Yes you're right, but it wasn't done this way intentionally. I agree they should have coincided these announcement, but it didn't happen that way. They're doing their best to work with what they have, but they certainly didn't intend to stoke the outrage in hopes to study it :-D
Lots of people use either Debian testing or significant amounts of backports on servers. I'm down with the idea that a non-enterprise distro with a contribution pathway is useful, and enterprise stability is mostly unnecessary.
But functionally, I don't think this helps resolve the issue. The issue is the business model, and RH will never make people happy while it attempts to charge for the OS. The basic thing people are after is RHEL itself, at no cost. That feels unreconcilable.
But then I actually tried out Stream, and thought deeper about it. I don’t really need to exactly match RHEL’s point releases. I don’t need 100% binary compatibility with RHEL. My installs don’t break between point releases or errata updates, why would a rolling release change that? I just need a rock-solid OS to run my applications on, and Stream seems to fill that need. Just ‘cause the update model was changed doesn’t mean the OS is unstable.
I agree with the authors claim that 95% of CentOS users will be perfectly happy with Stream. Of course, there is that remaining 5% gap, where I understand the frustration of those in that situation.
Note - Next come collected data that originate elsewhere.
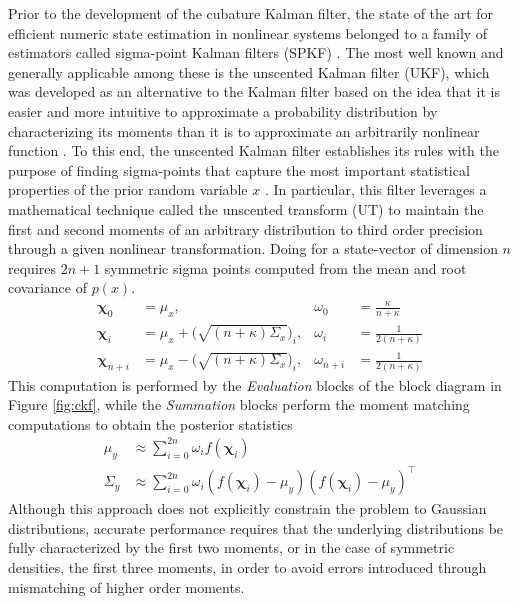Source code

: Prior to the development of the cubature Kalman filter, the state of the art for efficient numeric state estimation in nonlinear systems belonged to a family of estimators called sigma-point Kalman filters (SPKF) \cite{Wan00}. The most well known and generally applicable among these is the unscented Kalman filter (UKF), %
which was developed as an alternative to the Kalman filter based on the idea that it is easier and more intuitive to approximate a probability distribution by characterizing its moments than it is to approximate an arbitrarily nonlinear function \cite{julier98}. To this end, the unscented Kalman filter establishes its rules with the purpose of finding sigma-points that capture the most important statistical properties of the prior random variable $x$ \cite{VanDerMerwe04}. In particular, this filter leverages a mathematical technique called the unscented transform (UT) to maintain the first and second moments of an arbitrary distribution to third order precision through a given nonlinear transformation. Doing for a state-vector of dimension $n$ requires $2n+1$ symmetric sigma points computed from the mean and root covariance of $p(x)$.
\begin{align}
    \mathbf{\chi}_{0} &= \mu_{x}, &\omega_{0} &= \frac{\kappa}{n+\kappa} \\
    \mathbf{\chi}_{i} &= \mu_{x} + \big( \sqrt{(n+\kappa)\Sigma_{x}}\big)_{i}, &\omega_{i} &= \frac{1}{2(n+\kappa)} \\
    \mathbf{\chi}_{n+i} &= \mu_{x} - \big( \sqrt{(n+\kappa)\Sigma_{x}}\big)_{i}, &\omega_{n+i} &= \frac{1}{2(n+\kappa)}
\end{align}
This computation is performed by the \emph{Evaluation} blocks of the block diagram in Figure \ref{fig:ckf}, while the \emph{Summation} blocks perform the moment matching computations to obtain the posterior statistics
\begin{align}
    \mu_{y} &\approx \sum_{i = 0}^{2n} \omega_{i} f(\mathbf{\chi}_{i}) \\
    \Sigma_{y} &\approx \sum_{i = 0}^{2n} \omega_{i} (f(\mathbf{\chi}_{i}) - \mu_{y})(f(\mathbf{\chi}_{i}) - \mu_{y})^{\top}
\end{align}
Although this approach does not explicitly constrain the problem to Gaussian distributions, accurate performance requires that the underlying distributions be fully characterized by the first two moments, or in the case of symmetric densities, the first three moments, in order to avoid errors introduced through mismatching of higher order moments.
I already roll several other Red Hat upstream projects in production, including AWX (Ansible Tower) and oVirt (RHV). I’m sure RH would love for me to pay for support, but I don’t really need it. The upstreams serve me well enough.
The one thing I can’t get over though, is the decision to roll out this change in the middle of CentOS 8’s lifecycle, trimming out what, 8 years or so of support. That seriously stung. This decision should have been made a year or two ago, before CentOS 8 was released.